TEXT PASSAGE:
Translation:Your scarf is not beautiful.

June 24, 2016

13 Comments


https://www.duolingo.com/profile/Ana_Leia

Duolingo: Teaching us important phrases for being rude when we travel.


https://www.duolingo.com/profile/UziYeger

Thanks. I really like it when people don't like my scarf. =)


https://www.duolingo.com/profile/CowgirlAlberta

Who would say that to someone?


https://www.duolingo.com/profile/tre_mojosa

Some people lack filters.


https://www.duolingo.com/profile/ArroweLingo

Is it tz'if tze'if or tza'if


https://www.duolingo.com/profile/shwmae

צָעִיף tsa'if


https://www.duolingo.com/profile/AniOhevYayin

תשובה: לך תזדיין


https://www.duolingo.com/profile/IngeborgHa14

So they made from the anatomical meaning of the letter name זַ֫יִן a verb.


https://www.duolingo.com/profile/AniOhevYayin

I found a list online for Hebrew slang. Apparently that phrase is not uncommon but also very rude, of course. In looking at discussions of slang online, I learned that sometimes Israelis will switch letters so a word or phrase will be less offensive but still convey the insult (e.g., בן יונה). Some people think that this verb (תזדיין) comes from the noun to which you refer, but there is verb for that, לזיין, whereas this verb has a dalet, להזדיין, albeit the two verbs are largely synonymous. It's good to know the noun זין because it's in a lot of vulgar phrases even though the nouns have non-offensive meanings, too: הזדין = arm; זין arms, weapons. In the old days the dictionaries wouldn't translate the naughty words, they'd put "pudenda" or some such euphemism, so there developed the subspecialty of writing books such as J.N. Adams' The Latin Sexual Vocabulary, without which it's impossible to read Latin literature. Now with the internet we can learn such "specialized" vocab rather quickly! Natalie Portman has a fun G-rated video about Hebrew slang: http://digg.com/video/natalie-portman-hebrew-slang


https://www.duolingo.com/profile/IngeborgHa14

Well, the דָּלֶת stems from the voicing of the prefix הִת־- after metathesis in the Hitpa'el. Compare הִזְדַּקֵּן to grow old from the root זקן. PS. I suppose "the son of a dove" is the distortion of a זַ֫יִן.

EXERCISE INSTRUCTIONS:
(1) Write out the Duolingo discussion thread between "Well, the דָּלֶת" and "of a זַ֫יִן.", inclusive.
(2) List every distinct username that appears in a profile link in the Duolingo discussion thread, naming each once.

RECORDS:

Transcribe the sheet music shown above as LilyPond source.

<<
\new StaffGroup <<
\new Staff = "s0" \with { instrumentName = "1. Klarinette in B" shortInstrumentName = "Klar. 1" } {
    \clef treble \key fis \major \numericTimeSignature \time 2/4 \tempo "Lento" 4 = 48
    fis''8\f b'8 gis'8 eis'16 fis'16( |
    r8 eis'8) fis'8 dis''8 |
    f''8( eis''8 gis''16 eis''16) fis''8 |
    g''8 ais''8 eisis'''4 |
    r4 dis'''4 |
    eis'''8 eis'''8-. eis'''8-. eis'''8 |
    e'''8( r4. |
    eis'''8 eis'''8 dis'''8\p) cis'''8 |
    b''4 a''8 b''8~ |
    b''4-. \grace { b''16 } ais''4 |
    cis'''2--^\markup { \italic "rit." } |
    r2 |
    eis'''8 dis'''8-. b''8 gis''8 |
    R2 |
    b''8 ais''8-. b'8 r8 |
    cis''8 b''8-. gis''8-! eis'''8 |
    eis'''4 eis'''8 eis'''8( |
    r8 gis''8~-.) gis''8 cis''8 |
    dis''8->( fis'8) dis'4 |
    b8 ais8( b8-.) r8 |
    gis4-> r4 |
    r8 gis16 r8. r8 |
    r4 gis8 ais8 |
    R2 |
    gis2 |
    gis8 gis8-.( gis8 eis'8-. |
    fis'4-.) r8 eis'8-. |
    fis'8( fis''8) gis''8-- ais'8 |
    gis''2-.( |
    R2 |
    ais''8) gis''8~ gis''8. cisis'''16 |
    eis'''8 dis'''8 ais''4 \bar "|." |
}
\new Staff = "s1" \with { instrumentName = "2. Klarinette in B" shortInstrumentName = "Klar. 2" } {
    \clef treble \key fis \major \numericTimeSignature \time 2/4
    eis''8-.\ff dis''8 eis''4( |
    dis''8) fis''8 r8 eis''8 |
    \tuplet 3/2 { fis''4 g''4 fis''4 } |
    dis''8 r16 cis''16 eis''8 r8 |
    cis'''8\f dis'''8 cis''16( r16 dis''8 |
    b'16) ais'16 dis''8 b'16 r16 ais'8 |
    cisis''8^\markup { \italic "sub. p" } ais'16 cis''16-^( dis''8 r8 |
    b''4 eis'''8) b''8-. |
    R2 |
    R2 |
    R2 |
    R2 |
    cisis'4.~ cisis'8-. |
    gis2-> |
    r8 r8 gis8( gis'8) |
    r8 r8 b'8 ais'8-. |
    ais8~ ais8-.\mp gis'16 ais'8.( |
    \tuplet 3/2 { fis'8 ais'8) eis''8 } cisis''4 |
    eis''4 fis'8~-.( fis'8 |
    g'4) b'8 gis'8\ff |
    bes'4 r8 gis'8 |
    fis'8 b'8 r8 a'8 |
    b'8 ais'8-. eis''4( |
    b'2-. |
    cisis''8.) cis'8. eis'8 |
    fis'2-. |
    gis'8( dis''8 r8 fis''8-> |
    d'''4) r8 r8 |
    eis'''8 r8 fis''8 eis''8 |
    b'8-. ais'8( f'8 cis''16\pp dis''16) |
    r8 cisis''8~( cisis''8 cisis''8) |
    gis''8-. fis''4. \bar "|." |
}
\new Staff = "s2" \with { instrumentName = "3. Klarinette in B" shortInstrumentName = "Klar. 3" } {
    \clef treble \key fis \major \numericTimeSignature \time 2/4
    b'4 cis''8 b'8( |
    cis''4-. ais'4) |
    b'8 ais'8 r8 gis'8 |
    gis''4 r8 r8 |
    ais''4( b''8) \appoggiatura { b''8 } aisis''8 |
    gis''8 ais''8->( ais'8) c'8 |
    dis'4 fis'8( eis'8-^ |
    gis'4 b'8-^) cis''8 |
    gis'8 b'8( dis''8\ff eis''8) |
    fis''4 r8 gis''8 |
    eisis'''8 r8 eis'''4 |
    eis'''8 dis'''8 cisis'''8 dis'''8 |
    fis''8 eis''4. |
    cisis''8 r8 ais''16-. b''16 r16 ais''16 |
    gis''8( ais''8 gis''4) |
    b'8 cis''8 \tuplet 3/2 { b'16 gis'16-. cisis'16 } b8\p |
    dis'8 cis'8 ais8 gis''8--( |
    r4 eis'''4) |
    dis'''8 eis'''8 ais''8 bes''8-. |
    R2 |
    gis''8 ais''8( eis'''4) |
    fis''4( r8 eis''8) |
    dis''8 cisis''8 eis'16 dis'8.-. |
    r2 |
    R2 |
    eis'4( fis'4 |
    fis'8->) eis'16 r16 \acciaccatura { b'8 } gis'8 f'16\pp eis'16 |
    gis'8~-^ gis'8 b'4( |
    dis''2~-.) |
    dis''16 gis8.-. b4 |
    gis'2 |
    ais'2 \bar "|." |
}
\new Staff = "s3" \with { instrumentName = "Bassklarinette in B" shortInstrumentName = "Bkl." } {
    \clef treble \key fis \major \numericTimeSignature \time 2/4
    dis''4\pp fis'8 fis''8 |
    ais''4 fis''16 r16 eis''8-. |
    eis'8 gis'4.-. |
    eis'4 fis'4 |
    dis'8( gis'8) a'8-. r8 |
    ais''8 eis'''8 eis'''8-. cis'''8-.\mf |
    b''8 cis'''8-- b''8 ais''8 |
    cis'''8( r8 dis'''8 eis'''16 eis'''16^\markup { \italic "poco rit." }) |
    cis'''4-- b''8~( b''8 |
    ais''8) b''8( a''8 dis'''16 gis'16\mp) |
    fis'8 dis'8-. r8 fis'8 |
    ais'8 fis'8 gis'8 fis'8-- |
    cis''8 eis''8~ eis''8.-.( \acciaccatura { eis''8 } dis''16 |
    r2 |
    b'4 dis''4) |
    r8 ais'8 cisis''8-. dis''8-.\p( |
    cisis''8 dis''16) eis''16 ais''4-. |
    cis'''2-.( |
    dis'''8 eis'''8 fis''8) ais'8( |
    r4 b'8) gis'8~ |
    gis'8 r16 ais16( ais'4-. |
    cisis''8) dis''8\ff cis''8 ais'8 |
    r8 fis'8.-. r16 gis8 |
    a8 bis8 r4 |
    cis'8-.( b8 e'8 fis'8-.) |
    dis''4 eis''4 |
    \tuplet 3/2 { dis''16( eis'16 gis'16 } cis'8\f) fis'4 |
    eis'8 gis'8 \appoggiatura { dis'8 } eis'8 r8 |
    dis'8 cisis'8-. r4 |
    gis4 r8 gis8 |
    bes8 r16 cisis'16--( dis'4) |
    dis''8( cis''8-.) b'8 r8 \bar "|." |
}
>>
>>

RESPONSES BY ITEM NUMBER:
(1)
Well, the דָּלֶת stems from the voicing of the prefix הִת־- after metathesis in the Hitpa'el. Compare הִזְדַּקֵּן to grow old from the root זקן. PS. I suppose "the son of a dove" is the distortion of a זַ֫יִן.

(2)
Ana_Leia
UziYeger
CowgirlAlberta
tre_mojosa
ArroweLingo
shwmae
AniOhevYayin
IngeborgHa14